A few years ago, I restored a home in Kansas City, Kansas. It was built in 1920 and was lost by its previous owners to a HUD foreclosure. One of the problems we faced with the old house was the wiring. It had the classic knob and tube wiring to go with it’s classic architecture. We didn’t have a giant budget for the home, so we had to leave some of the knob and tube in place. With plaster over lathe walls, if you’re going to rewire, you have to contend with how to handle the wiring without making a royal mess of the walls. If the walls are shot, that’s great, you’re going down to the studs anyway. But, if you’re going to save your walls then you need to find another way to rewire, unless you don’t mind a lot of patching of your plasterwork. I don’t know about most people, but when I fix a plastered wall, you know it’s not original equipment.
While we were remodeling the KC house, we considered using chains to drop wiring through the attic into the stud bays on the second floor. We could have also fished wiring up from the basement into the lower level walls. But with limited time and limited budget, we decided to leave the old wiring that was working fine intact and only address the wiring in the newer portions of the house that we were drastically remodeled. I must say the building codes KCK at the time seemed to be a rather “liberal” and the inspectors never brought up. While we did the remodeling several years ago, I must admit that leaving the knob and tube wiring in place has often crossed my mind. I find myself asking was a good decision?

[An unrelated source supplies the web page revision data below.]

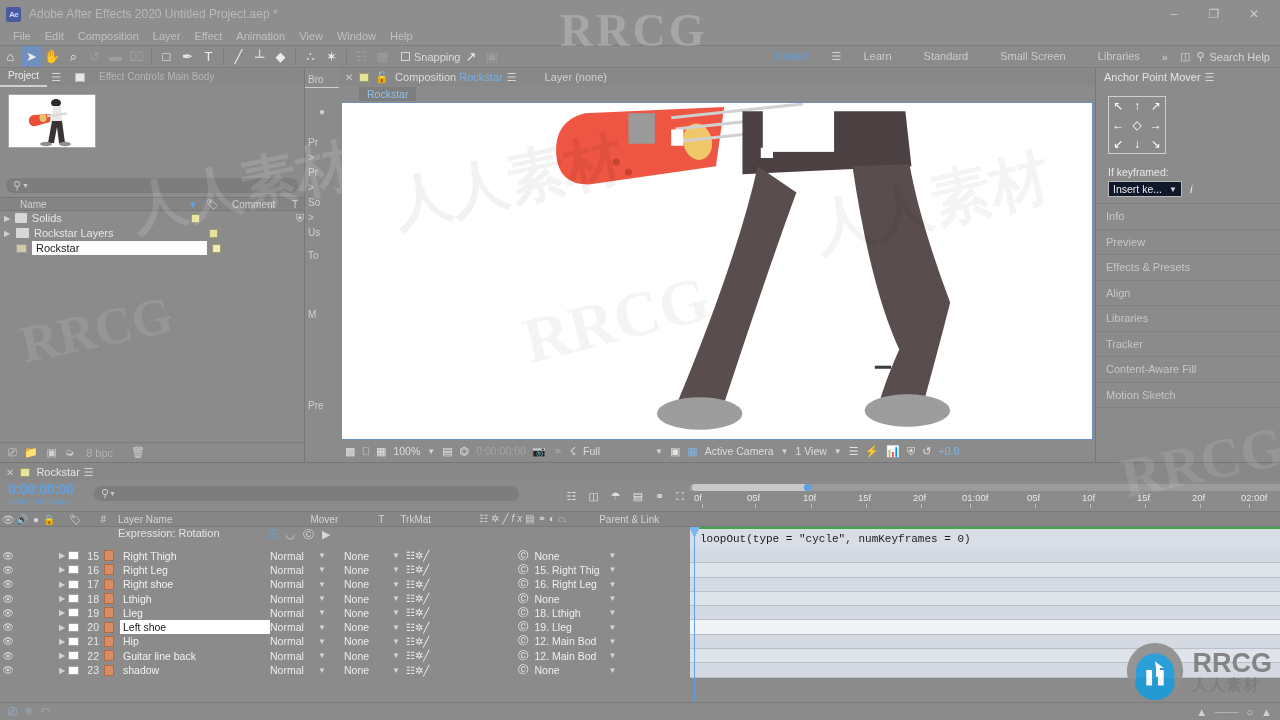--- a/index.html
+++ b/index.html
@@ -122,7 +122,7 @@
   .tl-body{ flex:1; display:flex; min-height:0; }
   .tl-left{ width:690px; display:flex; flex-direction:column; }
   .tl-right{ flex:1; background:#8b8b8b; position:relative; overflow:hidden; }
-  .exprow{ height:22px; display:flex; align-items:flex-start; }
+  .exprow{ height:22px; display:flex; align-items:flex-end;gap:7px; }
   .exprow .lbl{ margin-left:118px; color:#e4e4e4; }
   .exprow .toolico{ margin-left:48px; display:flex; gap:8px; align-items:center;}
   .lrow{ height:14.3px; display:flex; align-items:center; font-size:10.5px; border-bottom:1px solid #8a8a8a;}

At the time were remodeling the house, I often consulted books on old houses including, George Nash’s Renovating Old Houses (a great book, by the way). There are a variety of different opinions on knob and tube wiring, however several people said if it works, it works. Of course, the problem is it’s virtually impossible to track down a short in knob and tube wiring since the hot and common leads don’t run together. But in our old house, the old wiring was fine and functional, and the new wiring that was handling the greater loads was all up to modern standards. Hopefully the house hasn’t burned down in the meantime.
As an old house enthusiast and a dedicated do it yourselfer, I still rely on books and websites to help me improve my skills. One of the websites I follow is Fine Homebuilding. And, I subscribed to their daily e-mail tips. Recently I received a tip that addresses the problems of rewiring an old house without disturbing the plasterwork. It’s actually a simple concept that is similar to Cove Mould wiring, although it’s not visible outside the walls.
It’s actually a clever idea that hides the wiring behind the baseboard and protects it underneath a metal covering so can’t be accidentally penetrated by a finishing nail (or the cable Guy). With this tip, he simply runs the wiring below the finish plaster in a gap that sits behind the baseboard and in the corners he puts a fairly severe bend in the wire to accommodate the change of direction. It seems like a good idea to me. While, I’m no expert I can recognize a good idea when I see one. Here’s the link to the tip from Fine Homebuilding. Good luck with your old house.
This looks potentially really helpful. Thank you! You would still run the wires to your receptacles within the walls, I’m imagining, right?
Hi Marta- sorry to be so slow to respond. Works been a little crazy as we wrap up summer business. You’re right about getting the wiring up to the receptacles in their standard locations. Once you can get the wire into the empty stud cavity, it’s business as usual. Hopefully, you don’t have to tangle with lots of old insulation. Fortunately (sorta), most old houses don’t seem to have any insulation. Old work receptacle boxes work great on even most plaster walls.